— Твое тело одряхлеет, спина сгорбится, лицо покроется морщинами, а потом остановится сердце, и все, что было тобой, сгниет и превратится в тлен. От тебя останется горстка праха и несколько костей. Неужели тебя это не отвращает?
— Я живой, — сказал я. — Живые рождаются, живут и умирают. Это правильно. А ты — ты живая?
— Я родилась вместе с этим миром, — ответила Государыня, и ее голос звучал, как серебряная флейта. — Именно это и называется Перворожденностью. Я пребуду вечно, а прах уйдет к праху. Жизнь — ничтожное превращение из пепла в пепел. Что это по сравнению со мной?
— Ты — одна? — спросил я. — Такая, Перворожденная — одна?
— Нас несколько, — сказала она, и я услышал холодный смешок в ее голосе. — Но для тебя я — одна. Зачем тебе несколько Государынь? Тебе, смертный, и тебе подобным нужна одна Госпожа.
— Зачем тебе люди? — спросил я, хотя уже почти знал ответ.
Она рассмеялась откровеннее — смехом, ледяным, как январский ветер.
— Меня восхищает красота, — пояснила она. — А люди могут ее создавать. К сожалению, творить способны лишь смертные существа, то есть существа, обладающие душой. Я не могу творить. Я могу лишь упорядочивать сотворенное. Пуща — это не лес, Пуща — это гармония и порядок.
— Пуща — это морок, — возразил я.
— Пуща — это греза, — возразила она. — Это одно из дивных мест, где я собираю выдающиеся души и с их помощью концентрирую красоту. Низменность жизни нарушает гармонию. Живые существа, существующие во времени, пачкают, питаются, старятся, умирают.
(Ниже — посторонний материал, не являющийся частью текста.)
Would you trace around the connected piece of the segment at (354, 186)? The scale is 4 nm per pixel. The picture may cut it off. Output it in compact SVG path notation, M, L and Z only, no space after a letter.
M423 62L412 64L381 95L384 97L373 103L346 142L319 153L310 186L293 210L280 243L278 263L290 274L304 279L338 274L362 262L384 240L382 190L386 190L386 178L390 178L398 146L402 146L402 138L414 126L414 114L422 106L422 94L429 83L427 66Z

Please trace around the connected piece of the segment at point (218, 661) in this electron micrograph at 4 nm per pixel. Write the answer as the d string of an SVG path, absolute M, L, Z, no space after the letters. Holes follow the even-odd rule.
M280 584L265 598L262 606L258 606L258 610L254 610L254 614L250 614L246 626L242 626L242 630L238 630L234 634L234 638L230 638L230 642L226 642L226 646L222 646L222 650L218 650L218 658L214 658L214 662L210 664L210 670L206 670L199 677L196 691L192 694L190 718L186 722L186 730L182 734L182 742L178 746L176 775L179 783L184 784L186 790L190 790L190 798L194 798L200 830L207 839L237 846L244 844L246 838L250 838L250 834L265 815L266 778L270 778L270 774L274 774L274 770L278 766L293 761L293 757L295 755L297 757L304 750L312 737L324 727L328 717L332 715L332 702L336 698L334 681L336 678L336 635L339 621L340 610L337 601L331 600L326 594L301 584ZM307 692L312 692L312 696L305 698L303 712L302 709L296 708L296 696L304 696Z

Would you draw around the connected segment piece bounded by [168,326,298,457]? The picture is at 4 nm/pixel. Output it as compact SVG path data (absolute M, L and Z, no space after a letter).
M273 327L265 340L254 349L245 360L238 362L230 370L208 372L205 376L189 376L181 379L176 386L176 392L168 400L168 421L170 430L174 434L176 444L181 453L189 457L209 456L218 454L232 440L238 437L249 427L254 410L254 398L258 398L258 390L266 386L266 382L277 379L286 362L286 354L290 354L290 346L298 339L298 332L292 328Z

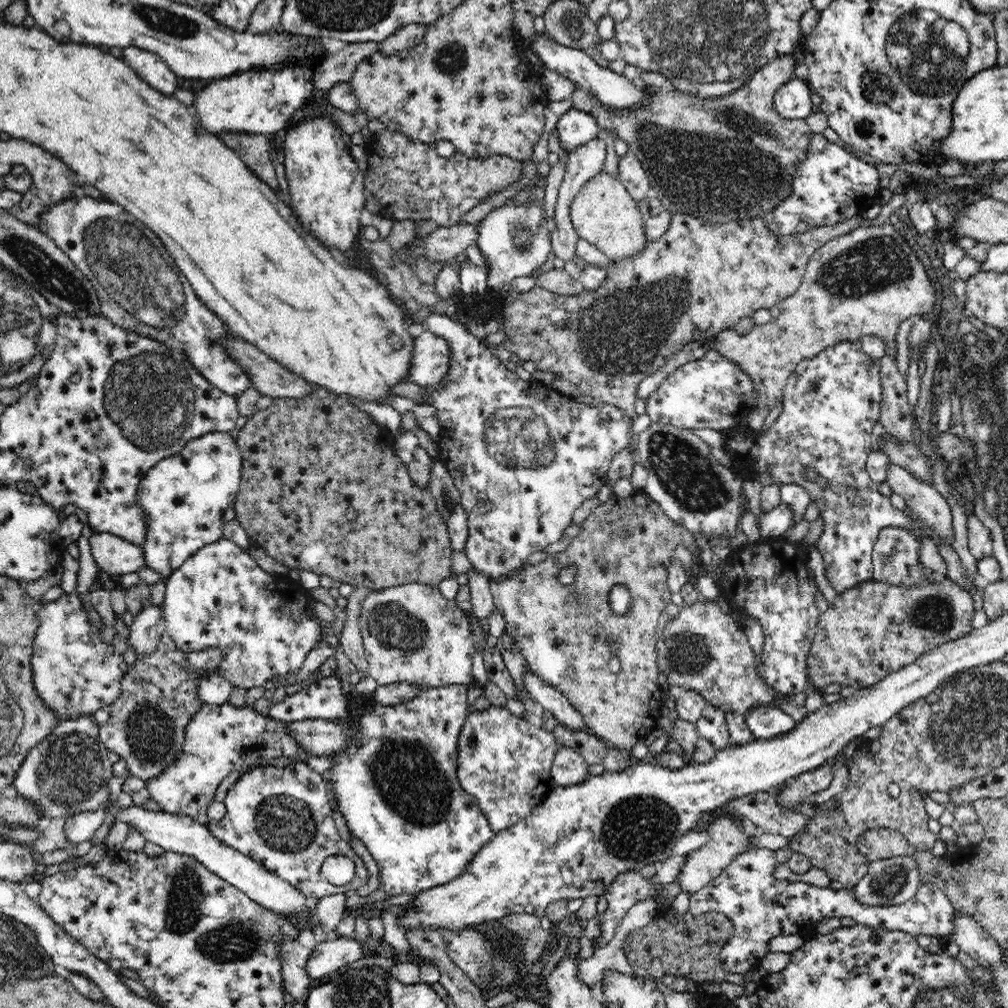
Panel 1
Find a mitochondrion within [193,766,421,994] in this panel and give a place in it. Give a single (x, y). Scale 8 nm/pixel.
(288, 825)

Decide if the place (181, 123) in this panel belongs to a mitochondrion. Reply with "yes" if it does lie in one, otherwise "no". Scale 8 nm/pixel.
no

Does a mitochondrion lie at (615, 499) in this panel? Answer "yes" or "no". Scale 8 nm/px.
no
Я останавливаю время — и все вокруг становится возвышенным. Разве это не прекрасно? Люди постепенно понимают всю прелесть идеального существования, — продолжала она мечтательно. — Пройдет не так уж много времени, и время во всем мире остановится навсегда. Люди помогут мне в этом, а за помощь получат вечную юность, красоту и покой.
«Этому никогда не бывать», — подумал я, против воли сжимая кулаки, и спросил:
— Почему твои солдаты воюют с орками… с ирчами?
— Именно ты мог бы и не спрашивать об этом, — в ее голосе впервые прозвучал гнев. — Ирчи привязаны к самому низменному, они чрезмерно любят жизнь во всей ее мерзости. Они презирают идеальное, отвергают мечты. Им недоступно само понятие гармонии.
— У них есть души!
— На что мне их души! Их души, так же, как души некоторых людей, интересны только им самим. Они не могут принять мое совершенство. Они не стремятся к абсолюту. Подобные твари вообще не имеют права жить. Вдобавок они воры.
— Воры?!
— О чем ты, Дэни?! Посмотри, что эти твари сделали с тобой! Я дала тебе вечную жизнь, вечную юность, абсолютную красоту, душевный покой, цель, идеал — и ты отдал все это за сомнительную радость животного существования…
— За свободу, — поправил я.
— За свободу убивать, пока не убьют тебя?
— За свободу выбирать себе идеалы, пути и все остальное самостоятельно.
— Ты думаешь, — спросила она с безмерным презрением, — человек способен не ошибиться в выборе?
— В выборе любить, кого захочу! — отчеканил я. Кажется, это прозвучало глуповато, но я не знал, как высказаться иначе. Государыня рассмеялась:
— Твари из пещер более достойны любви, чем я?
— Да! — крикнул я. — Они живые, а ты — нет! Они все понимают, и, я надеюсь, поймут и люди!